- [Extracted records]:
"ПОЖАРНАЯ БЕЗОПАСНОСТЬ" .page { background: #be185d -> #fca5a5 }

...

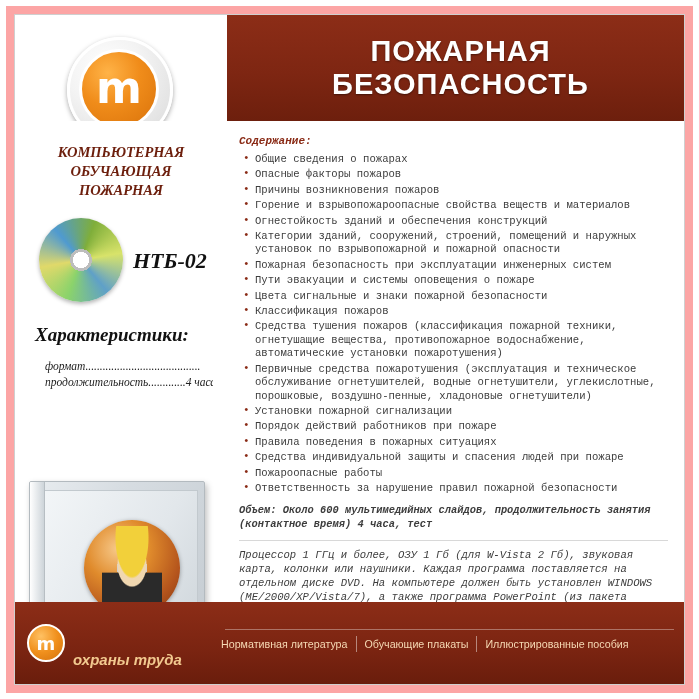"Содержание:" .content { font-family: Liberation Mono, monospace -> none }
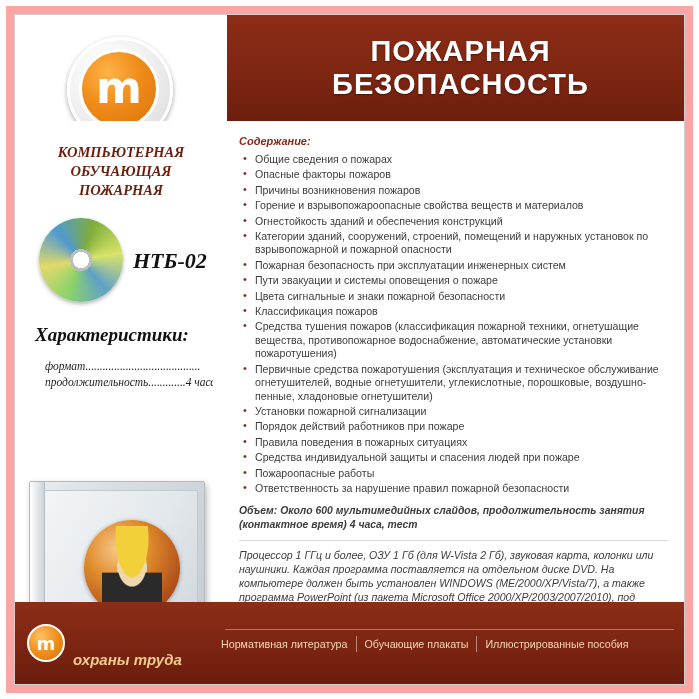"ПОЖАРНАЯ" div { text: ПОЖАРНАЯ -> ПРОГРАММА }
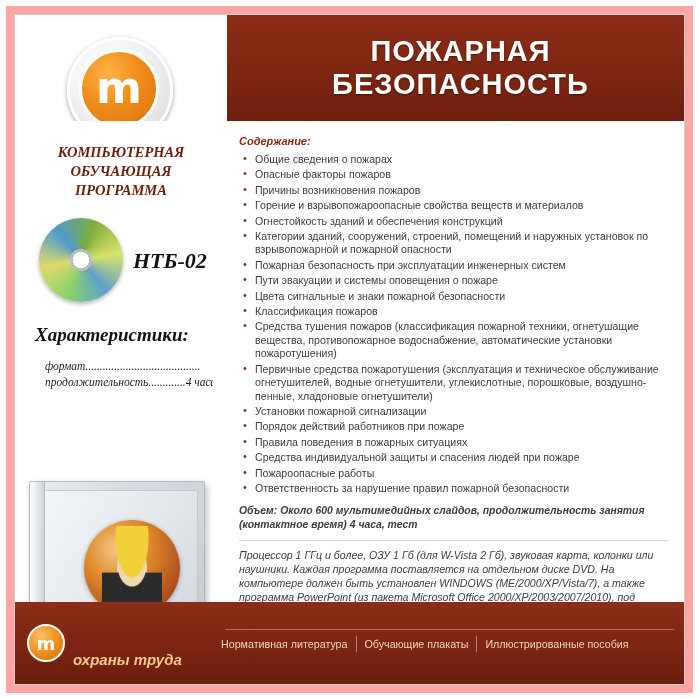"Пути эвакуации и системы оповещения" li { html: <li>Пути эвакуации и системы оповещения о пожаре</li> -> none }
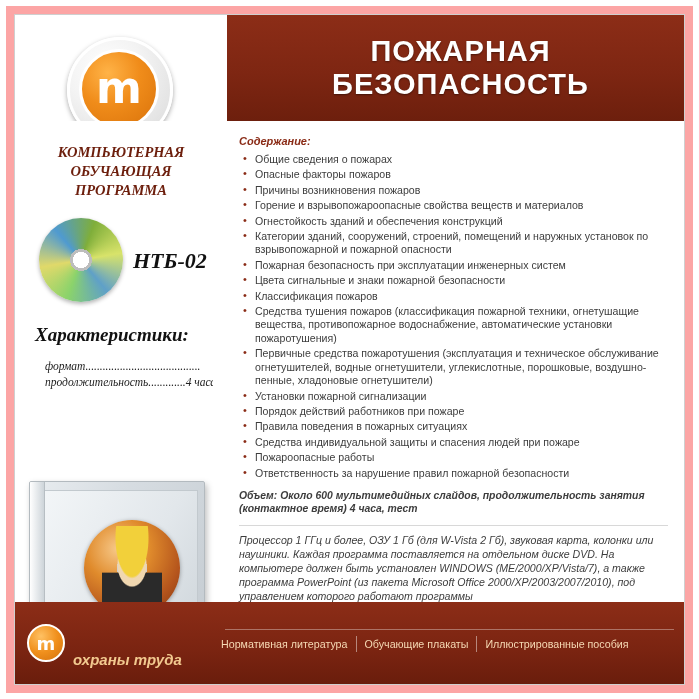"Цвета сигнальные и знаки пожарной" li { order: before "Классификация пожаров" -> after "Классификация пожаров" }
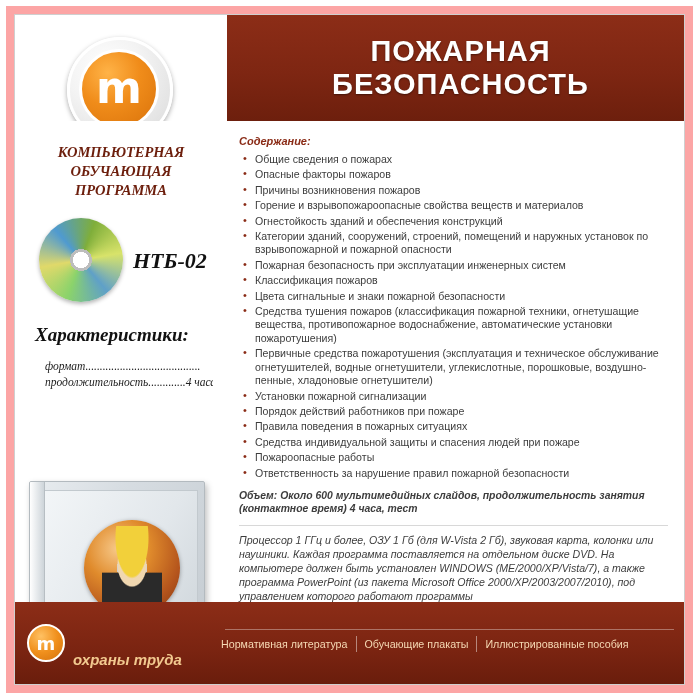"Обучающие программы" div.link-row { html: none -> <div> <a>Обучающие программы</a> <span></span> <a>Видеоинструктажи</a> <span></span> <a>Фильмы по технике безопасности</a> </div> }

- [What to work on]:
What is needed is an exact copy of the lines above, from the one holding "Liberation Mono, monospace" down to the one holding "html: none ->", with those two included and the pictures left out.

- [Task output]:
"Содержание:" .content { font-family: Liberation Mono, monospace -> none }
"ПОЖАРНАЯ" div { text: ПОЖАРНАЯ -> ПРОГРАММА }
"Пути эвакуации и системы оповещения" li { html: <li>Пути эвакуации и системы оповещения о пожаре</li> -> none }
"Цвета сигнальные и знаки пожарной" li { order: before "Классификация пожаров" -> after "Классификация пожаров" }
"Обучающие программы" div.link-row { html: none -> <div> <a>Обучающие программы</a> <span></span> <a>Видеоинструктажи</a> <span></span> <a>Фильмы по технике безопасности</a> </div> }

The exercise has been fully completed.